It would have helped to see the actual execution plans, and not only the estimated ones. Often in cases like this, there are miss-estimates, and they are revealed by the actual plans.
It seems though, that the optimizer expects that the condition in table A to return 2525. The temp table on the other hand has an estimate of 255 rows, and I guess that estimate comes from a previous execution with the same value for UserID.
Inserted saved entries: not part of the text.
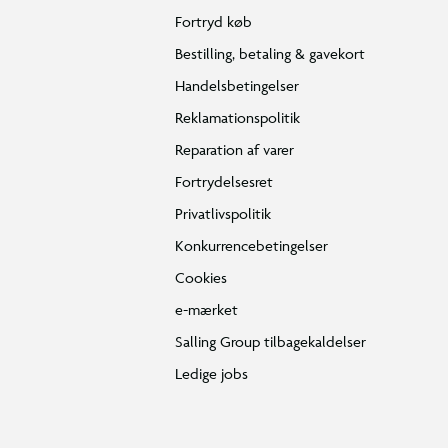
Fortryd køb
Bestilling, betaling & gavekort
Handelsbetingelser
Reklamationspolitik
Reparation af varer
Fortrydelsesret
Privatlivspolitik
Konkurrencebetingelser
Cookies
e-mærket
Salling Group tilbagekaldelser
Ledige jobs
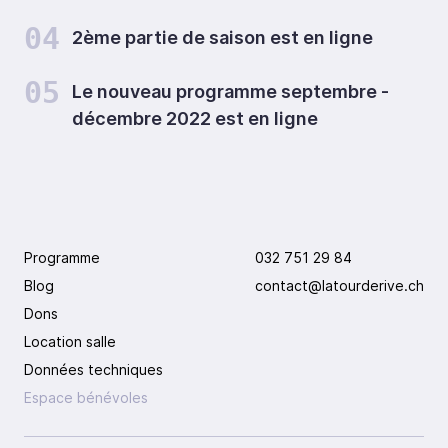
04
2ème partie de saison est en ligne
05
Le nouveau programme septembre -
décembre 2022 est en ligne
Programme
032 751 29 84
Blog
contact@latourderive.ch
Dons
Location salle
Données techniques
Espace bénévoles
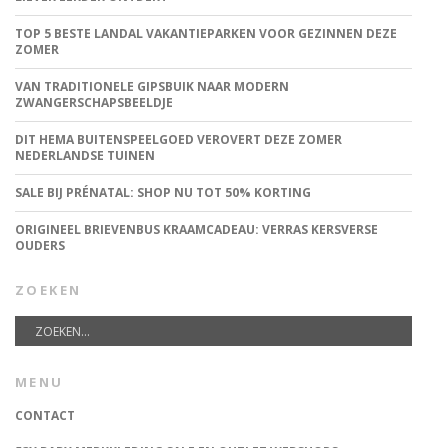
TOP 5 BESTE LANDAL VAKANTIEPARKEN VOOR GEZINNEN DEZE
ZOMER
VAN TRADITIONELE GIPSBUIK NAAR MODERN
ZWANGERSCHAPSBEELDJE
DIT HEMA BUITENSPEELGOED VEROVERT DEZE ZOMER
NEDERLANDSE TUINEN
SALE BIJ PRÉNATAL: SHOP NU TOT 50% KORTING
ORIGINEEL BRIEVENBUS KRAAMCADEAU: VERRAS KERSVERSE
OUDERS
ZOEKEN
MENU
CONTACT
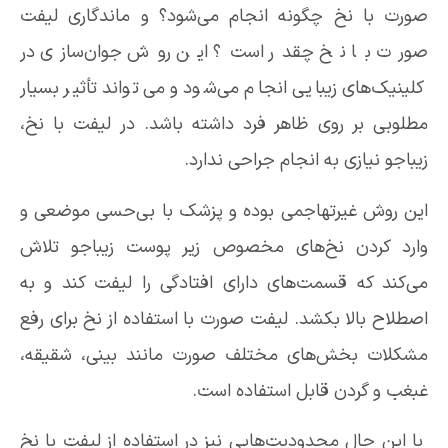
صورت با نخ چگونه انجام می‌شود؟ و ماندگاری لیفت
صورت با نخ چقدر است؟ این روش جوان‌سازی در
کلینیک‌های زیبایی انجام می‌شود و می‌تواند تأثیر بسیار
مطلوبی بر روی ظاهر فرد داشته باشد. در لیفت با نخ،
زیباجو نیازی به انجام جراحی ندارد.
این روش غیرتهاجمی بوده و پزشک با بی‌حسی موضعی و
وارد کردن نخ‌های مخصوص زیر پوست زیباجو تلاش
می‌کند که قسمت‌های دارای افتادگی را لیفت کند و به
اصطلاح بالا بکشد. لیفت صورت با استفاده از نخ برای رفع
مشکلات بخش‌های مختلف صورت مانند بینی، شقیقه،
غبغب و گردن قابل استفاده است.
با این حال محدودیت‌هایی نیز در استفاده از لیفت با نخ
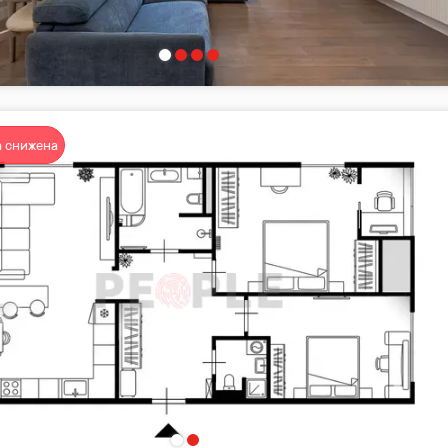
 снижена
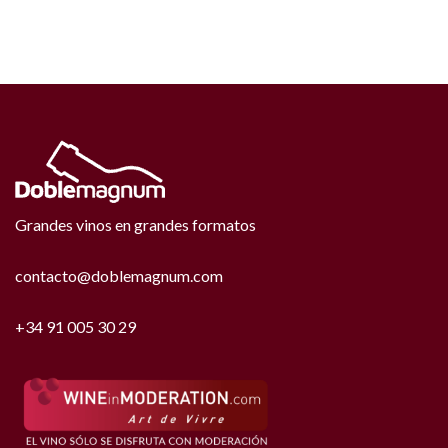
Grandes vinos en grandes formatos
contacto@doblemagnum.com
+34 91 005 30 29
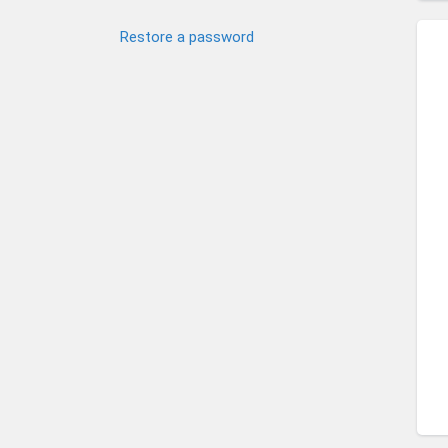
Restore a password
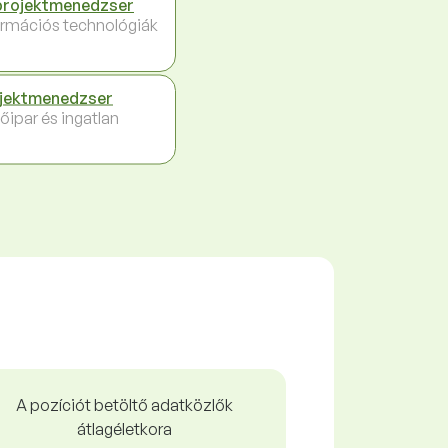
projektmenedzser
ormációs technológiák
jektmenedzser
őipar és ingatlan
A pozíciót betöltő adatközlők
átlagéletkora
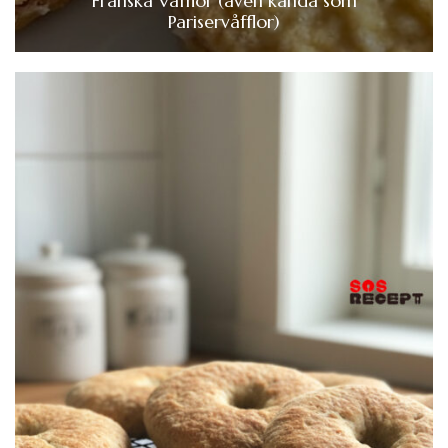
Franska Våfflor (även kända som
Pariservåfflor)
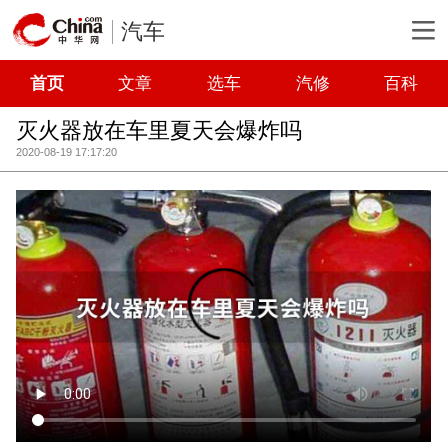
汽车
首页
文章
选车
汽修
百科
灭火器放在车里夏天会爆炸吗
2020-08-19 17:17:20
For that few rows, the optimizer thinks that a nested loop join + key lookup is the cheapest solution., but for the tenfold number of rows, the optimizer thinks it's cheaper to scan the table AD once for a hash joins. The optimizer is predisposed against loop joins and key lookups, and I would not have been so surprised, if AD had had some 10 million rows, but now we are talking 867 million. But one answer may be found in the estimate for how many rows the optimizer estimates the operation to produce in total: For the join with the temp table, it estimates 868000 rows, and for the direct join a whopping number of 12 million. 12 million key lookups is not fun.
What is the actual number returned?
As for why the estimates are out of whack, it could be that statistics are out of date, and you could try running UPDATE STATISTICS on the tables. And to get the most accurate statistics you could try
UPDATE STATISTICS A IX_A_User A WITH FULLSCAN
UPDATE STATISTICS AD IX_A WITH FULLSCAN
But I am not sure how much this is going to help. Also, why the nested loop join may be the best choice for this user id, it may be different for other user ids. Then again, I don't know how you actually use this query. May this particular user is the important one?